Restaurants deafen diners with music, GFG warns

The Good Food Guide 2018  once more includes information  about whether or not the place reviewed has music (though it does not specify what sort of music).

The GFG now reports that more and more establishments are alienating their customers by deafening them with ‘Glastonbury-force’ piped music.

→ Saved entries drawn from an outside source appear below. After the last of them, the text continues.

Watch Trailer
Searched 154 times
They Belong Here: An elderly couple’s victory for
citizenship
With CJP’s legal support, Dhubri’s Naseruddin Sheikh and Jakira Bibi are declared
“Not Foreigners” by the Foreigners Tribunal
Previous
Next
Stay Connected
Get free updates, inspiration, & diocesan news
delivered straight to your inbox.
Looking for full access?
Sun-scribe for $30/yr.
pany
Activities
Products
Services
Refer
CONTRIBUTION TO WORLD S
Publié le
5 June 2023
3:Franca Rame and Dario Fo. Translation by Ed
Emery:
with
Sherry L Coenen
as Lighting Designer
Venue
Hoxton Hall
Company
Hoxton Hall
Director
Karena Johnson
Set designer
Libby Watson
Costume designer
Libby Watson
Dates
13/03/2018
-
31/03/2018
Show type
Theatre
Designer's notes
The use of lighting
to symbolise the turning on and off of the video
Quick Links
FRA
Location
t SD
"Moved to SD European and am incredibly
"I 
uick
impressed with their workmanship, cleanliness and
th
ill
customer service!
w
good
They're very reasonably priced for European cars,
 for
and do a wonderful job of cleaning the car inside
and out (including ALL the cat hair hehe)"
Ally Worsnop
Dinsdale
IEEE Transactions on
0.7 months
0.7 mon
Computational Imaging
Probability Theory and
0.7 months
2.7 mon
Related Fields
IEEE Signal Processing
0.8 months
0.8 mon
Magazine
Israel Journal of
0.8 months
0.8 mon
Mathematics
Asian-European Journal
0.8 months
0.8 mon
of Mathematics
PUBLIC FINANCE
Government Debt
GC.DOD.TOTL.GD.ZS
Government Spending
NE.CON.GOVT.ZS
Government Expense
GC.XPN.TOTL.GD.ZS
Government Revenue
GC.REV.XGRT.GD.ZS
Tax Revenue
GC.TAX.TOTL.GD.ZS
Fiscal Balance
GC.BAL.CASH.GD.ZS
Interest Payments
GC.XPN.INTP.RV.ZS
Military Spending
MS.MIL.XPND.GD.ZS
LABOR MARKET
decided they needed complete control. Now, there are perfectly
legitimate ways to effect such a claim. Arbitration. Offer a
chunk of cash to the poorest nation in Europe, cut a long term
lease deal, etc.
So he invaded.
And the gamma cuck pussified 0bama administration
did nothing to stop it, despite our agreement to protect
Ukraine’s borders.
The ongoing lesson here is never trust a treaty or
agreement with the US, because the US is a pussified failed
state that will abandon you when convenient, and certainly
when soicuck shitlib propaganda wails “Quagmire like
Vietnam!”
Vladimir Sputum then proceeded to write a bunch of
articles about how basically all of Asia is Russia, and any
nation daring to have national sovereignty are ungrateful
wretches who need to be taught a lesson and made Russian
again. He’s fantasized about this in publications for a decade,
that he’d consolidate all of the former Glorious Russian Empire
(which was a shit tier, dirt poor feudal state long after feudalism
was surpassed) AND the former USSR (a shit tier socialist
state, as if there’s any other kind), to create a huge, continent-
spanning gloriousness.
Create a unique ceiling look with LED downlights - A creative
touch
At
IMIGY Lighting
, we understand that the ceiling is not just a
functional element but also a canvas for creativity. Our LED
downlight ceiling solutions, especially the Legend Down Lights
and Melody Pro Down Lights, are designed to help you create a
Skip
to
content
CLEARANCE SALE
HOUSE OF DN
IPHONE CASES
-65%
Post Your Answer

This year’s guide, just published , warns of an ‘unprecedented trend for noisy restaurants, which is leading to a spike in complaints from sensitive eared customers….Restaurants are getting noisier – that’s what our readers, this year in unprecedented numbers, are telling us. Noise levels, already amplified by bare-bones design, are being raised by music played at Glastonbury force. Everyone loves a restaurant that has a buzzing, vibrant atmosphere, but it becomes exhausting and self-defeating when, as one old hand told us: ‘I have never heard such loudly amplified music in an eating place. It was so loud that I couldn’t hear a word the waitress was saying, and vice versa. We had to gesture and point.”

The recent very common trend for minimalist bare walls and floors, ‘not just in hipster places’, is also changing the acoustics in restaurants and making it difficult for people to hear each other.

Pipedown in collaboration with Action on Hearing Loss (aka RNID), is planning a fresh campaign to make restaurateurs far more aware of this problem.
 AHL has recently (20th September) relaunched its Speak Easy Campaign, encouraging diners to record noise levels with an app that can be downloaded onto a mobile.